I just moved to the country. We are on a well. We were told by inspector that we have excellent water flow. The problem -- while showering, the water pressure ebbs and flows in waves. It also seems kinda "low pressure" to what I had in the city of Dayton, Ohio. There is a water softener and a 30 gallon hot water heater attached (which I plan to replace with a 50 gallon), also a 20 gallon pressure diaphram (that I have no idea what it does). What do I need to do to increase the pressure of the water in the home and also outside on the faucets?
Please help this city boy adjust to the country !!
Thanks..
Greg

JLMCDANIEL
Re: Water Pressure-well

If you have a pressure switch like the one pictured here You can remove the cover and there will be one or two adjusting screws to adjust the pressure(instructions should be on the inside of the cover). They come from the factory preset for 20/40 lbs or 30/50 lbs. The 20/40 set unit will turn on the pump when the pressure is less than 20 lbs and off when the pressure is greater than 40 lbs. Once you increase the pressure the pre-charge in the bladder tank should be adjust to about 2 lbs less than the on pressure. Personally I would not recommend adjusting the pressure to more than 40/60 lbs.

Jack

keith3267
Re: Water Pressure-well

Good explanation above, but before you go and change things, the reason for the fluctuation in water pressure is to keep the pump from wearing out the pump prematurely. The pump runs long enough to build up pressure in the tank, then it shuts off until the pressure drops to the lower limit.

The 20 gallon "pressure diaphragm" is an accumulator. That is a tank that is half filled with water and half air. Water will not compress, air will. The air acts like a cushion. Since your tank is only 20 gallons, it takes three to four gallons of water to go between the high and low limits. That means the pump gets the tank up to the high limit, say 40 psi, then the air pressure pushes water out to the shower until the pressure gets down to the lower limit, say 20 psi when the pump kicks back on.

Since you described your accumulator as a pressure diaphragm, it probably uses a rubber diaphragm to keep the air from being absorbed into the water.
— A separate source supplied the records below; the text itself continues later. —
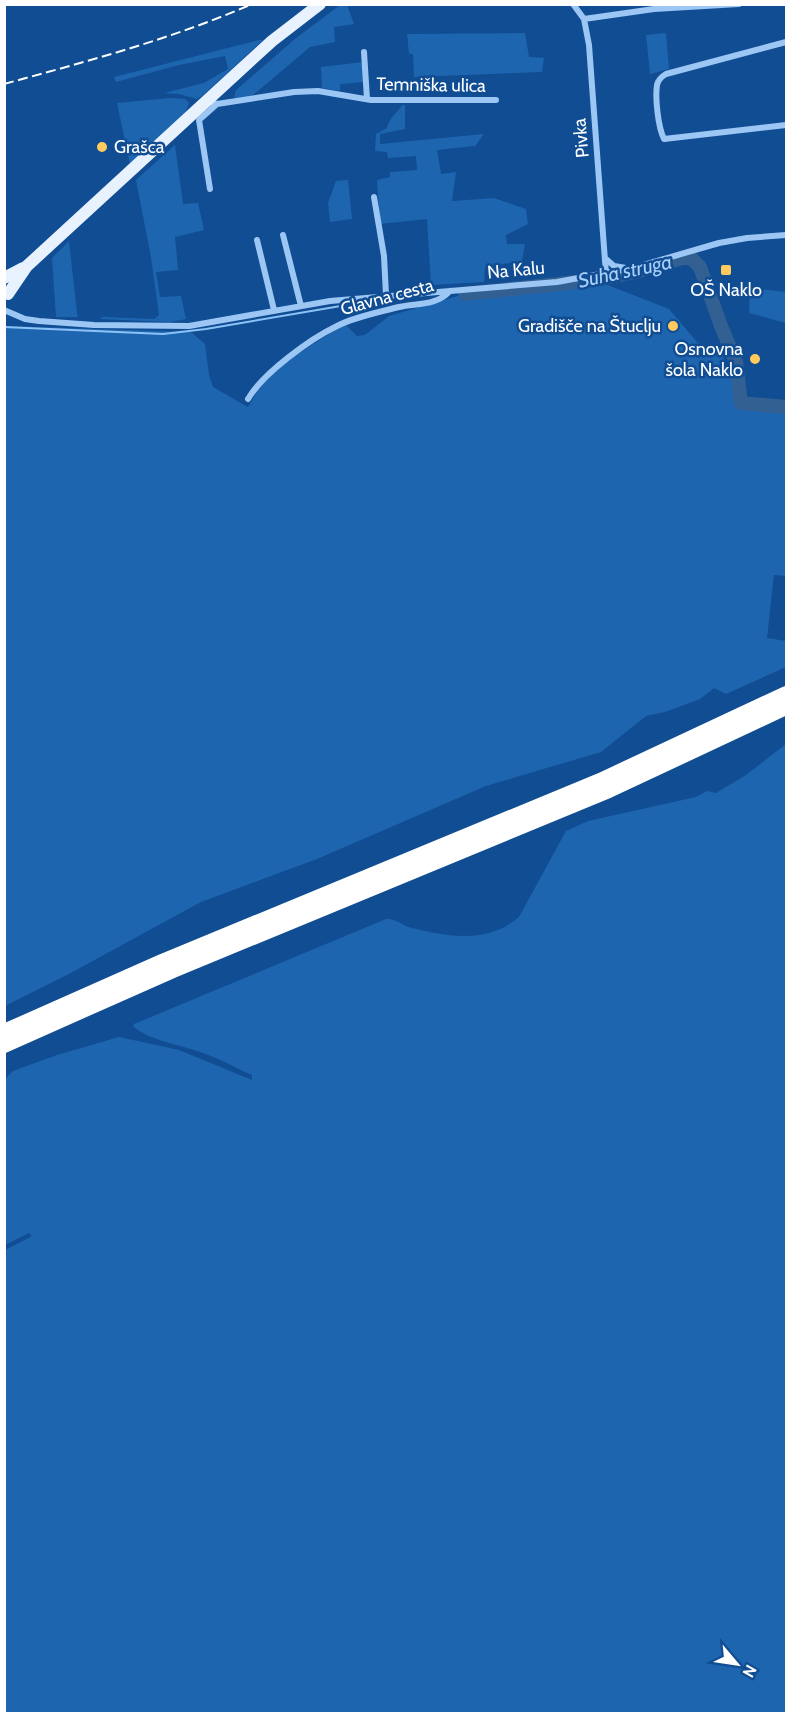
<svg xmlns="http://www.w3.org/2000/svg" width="791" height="1718" viewBox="0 0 791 1718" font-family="Cabin,sans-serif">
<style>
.green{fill:#1e65b0}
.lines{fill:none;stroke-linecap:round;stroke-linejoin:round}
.stream{stroke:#8dc2f7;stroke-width:2}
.river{stroke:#326093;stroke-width:14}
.minor{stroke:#9cc6f4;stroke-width:6}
.primary{stroke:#e8f2ff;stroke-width:12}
.motorway{stroke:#fff;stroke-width:14}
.rail{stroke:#fff;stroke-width:2;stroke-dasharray:10 4.5;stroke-linecap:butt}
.poi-dot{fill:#ffcb5e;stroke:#104d93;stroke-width:2}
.labels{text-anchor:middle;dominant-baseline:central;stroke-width:5;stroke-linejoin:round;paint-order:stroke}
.street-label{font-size:18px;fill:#fff;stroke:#104d93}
.poi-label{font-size:18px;fill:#fff;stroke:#104d93;text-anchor:end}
.water-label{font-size:20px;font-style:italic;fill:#a8d0fb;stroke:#104d93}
</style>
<rect width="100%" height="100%" fill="#104d93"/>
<path class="green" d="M340,5h7l7,19 -20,3 1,15 -25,5 -58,49 -15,3 -3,-2 2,-7 60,-52z
M525,33l4,24 15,1 -2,14 -128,5 -1,-23h-4l-2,-20z
M666,33l3,36 -19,5 -4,-39z
M259,40h4l-61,56 -5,3 -18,-5 -15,-1 40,-10 24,-14 -3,-13 -46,9 -63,17 -2,-5z
M363,62l2,20 -25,2v7l-18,-3 -1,-21z
M170,98l15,1 4,4 -4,10 -55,51 -13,-61z
M402,105h3v24l-25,5v10l104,-10 -9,12 -38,4 4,24 15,-2 -4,29 42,-3 32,11 2,15 -22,11 1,9h18l-3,17 -37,6 -1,15 -53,3 -4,-66 -47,5 -3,-44 13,-3v-5l27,-2 -1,-14 -28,2 -1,-6 -12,-1 1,-17 11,-6c2,-11 10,-14 15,-23z
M175,145l8,59 15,-1 6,27 -29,7 3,33 -22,2 4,25 21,-1 5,23 -16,3 -71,-3 4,-2 51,2 5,-4 -8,-58 -15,-77z
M348,180l4,39 -22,3 -2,-19 8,-22z
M69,241l8,72 1,4h-22l-4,-59z
M595,280l74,29 28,33 9,4 12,-3 23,60 45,4v169l-12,-1 -7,63 19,3v26l-60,27 -12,-6 -14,11 -35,13 -19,4 -45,36 -115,34 -169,73 -116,43 -134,73 -62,31v-680l186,6 14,12 4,31 4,12 35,20 11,-18 21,-24 65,-41 12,12 8,-1 24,-19 76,-22 93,-7z
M750,288l36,4v31l-37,-10z
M786,744v969h-781v-463l27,-14 -3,-3 -24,12v-166l8,-8 44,-16 62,-18 60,13 73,30v-5c-13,-5 -25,-13 -39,-18 -22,-11 -64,-15 -80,-31l1,-2 252,-105c10,-1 17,7 26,9 37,9 76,16 107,-11l47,-86 22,-10 108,-24 11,-6 9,2 30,-18z"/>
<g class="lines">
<path class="stream" d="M4,327l159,7 43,-5 170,-29"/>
<path class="river" d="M465,294l130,-14 41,-8 46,-14h9l9,9 21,59 15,36 5,41 45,4"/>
<path class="minor" d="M573,4l11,15 5,26 17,229
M584,19l70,-10 85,-5
M786,42l-120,32c-5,3 -8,6 -9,11 -2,13 1,42 7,54l122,-14
M364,52l3,47
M207,101l10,3 77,-12 24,-1 53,9h125
M210,189l-11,-69 18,-16
M374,197l10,59 2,39
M283,235l18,71
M257,240l17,70
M606,259l8,7 12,2
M4,310l21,9 14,2 55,4 95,1 141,-25 227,-19 76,-14 86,-25 28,-5 39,-3
M248,399c15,-26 62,-60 89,-73 17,-9 43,-14 62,-19 19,-4 37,-1 51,-16"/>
<path class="primary" d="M4,278l19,-10
M8,294l19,-28 210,-193 35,-32 48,-37"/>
<path class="motorway" d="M4,1031l158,-70 438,-181 186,-87
M4,1046l169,-75 436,-180 177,-83"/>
<path class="rail" d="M4,84c84,-23 168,-45 248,-80"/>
</g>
<g class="poi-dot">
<circle cx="102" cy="147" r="6"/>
<rect x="720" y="264" width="12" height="12" rx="3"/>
<circle cx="673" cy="326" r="6"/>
<circle cx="755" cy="359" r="6"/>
</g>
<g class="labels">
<g class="street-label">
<text transform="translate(431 85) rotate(1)">Temniška ulica</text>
<text transform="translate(581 138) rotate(-95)">Pivka</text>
<text transform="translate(516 270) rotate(-5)">Na Kalu</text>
<text transform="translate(387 297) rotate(-15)">Glavna cesta</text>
</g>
<g class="poi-label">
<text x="114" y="147" text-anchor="start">Grašca</text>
<text x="726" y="290" text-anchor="middle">OŠ Naklo</text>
<text x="661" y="326">Gradišče na Štuclju</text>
<text x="743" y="349">Osnovna<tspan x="743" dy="21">šola Naklo</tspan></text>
</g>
<g class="water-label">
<text transform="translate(625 271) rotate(-12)">Suha struga</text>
</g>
</g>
<rect width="791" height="1718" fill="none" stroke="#ffffff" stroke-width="12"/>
<g transform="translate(737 1664) rotate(119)" stroke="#104d93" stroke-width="4.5" paint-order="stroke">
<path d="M0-4.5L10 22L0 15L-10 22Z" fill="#ffffff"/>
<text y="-9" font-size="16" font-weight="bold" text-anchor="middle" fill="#ffffff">N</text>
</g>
</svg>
Tanks without a diaphragm can get "waterlogged" causing the pump to constantly cycle on and off and causing damage to them. Those without a diaphragm usually have an "air injector" to keep this from happening.

Before you change the pressure switch to one with values that are closer together, like a 60/40, be sure the pump is designed for the increased pressure.

Welcome to life on the well. You'll get used to it.

johnjh2o
Re: Water Pressure-well

It sounds like the bladder is gone in the tank. If you get water out of the snifter valve on the top of the tank it's gone. The only fix for that is to replace the tank.